Hoje, o dispositivo também é visto como maior facilitador. Um fator de risco, por exemplo, são os jovens que estão mais expostos ao uso de mídias sociais. Uma pesquisa realizada pela Global Web Index (GWI), empresa de segmentação de público, aponta que o usuário típico da internet passa três horas e 39 minutos por dia utilizando a rede em seu celular.

— Para além de apontar o uso do celular com consequências maléficas para a saúde mental das pessoas, se faz necessário elas poderem conseguir ter mais conhecimento de sua interferência em suas rotinas de trabalho e na convivência com a família e amigos — comenta Maria Francisca.

Orientações para reduzir a utilização

Maria Francisca Mauro dá algumas orientações para diminuir o tempo de utilização do telefone celular. O primeiro passo, segundo ela, é tentar fazer essa redução de forma que não seja traumática.

— Precisamos listar quais medidas podem ser simples na vida da pessoa. É preciso compreender quantas horas por dia você está consumindo conteúdo em seu aparelho, além de observar se esse uso está distribuído em trabalho ou lazer — diz.

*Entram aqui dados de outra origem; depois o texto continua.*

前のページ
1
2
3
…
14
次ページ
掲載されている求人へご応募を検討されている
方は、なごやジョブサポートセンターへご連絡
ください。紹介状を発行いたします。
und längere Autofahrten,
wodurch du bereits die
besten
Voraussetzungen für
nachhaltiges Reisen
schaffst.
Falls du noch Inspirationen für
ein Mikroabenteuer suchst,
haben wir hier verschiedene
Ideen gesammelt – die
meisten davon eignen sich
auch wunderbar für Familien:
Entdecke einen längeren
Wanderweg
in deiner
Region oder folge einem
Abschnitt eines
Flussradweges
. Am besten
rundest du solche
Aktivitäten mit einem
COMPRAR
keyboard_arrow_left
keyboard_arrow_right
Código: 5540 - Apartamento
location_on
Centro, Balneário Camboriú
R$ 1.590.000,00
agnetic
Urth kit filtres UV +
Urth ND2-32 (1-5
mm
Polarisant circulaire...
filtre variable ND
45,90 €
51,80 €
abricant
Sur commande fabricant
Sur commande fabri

De acordo com a especialista, não deixar que o uso do celular interfira nas relações pessoas é fundamental.

— Importante observar o que a pessoa tem feito com o seu relacionamento interpessoal para que ele não seja ultrapassado por alguma interação via jogos, consumo de mídias sociais e outro elementos que acabam por retirar o diálogo, a conversa e as relações mais profundas, usando o celular como um artifício de fuga de uma rotina — acrescenta Maria Francisca, lembrando que não é recomendado utilizar o aparelho no período de uma a duas horas antes de dormir: — A luminosidade, as informações e os gatilhos emocionais podem dificultar o sono.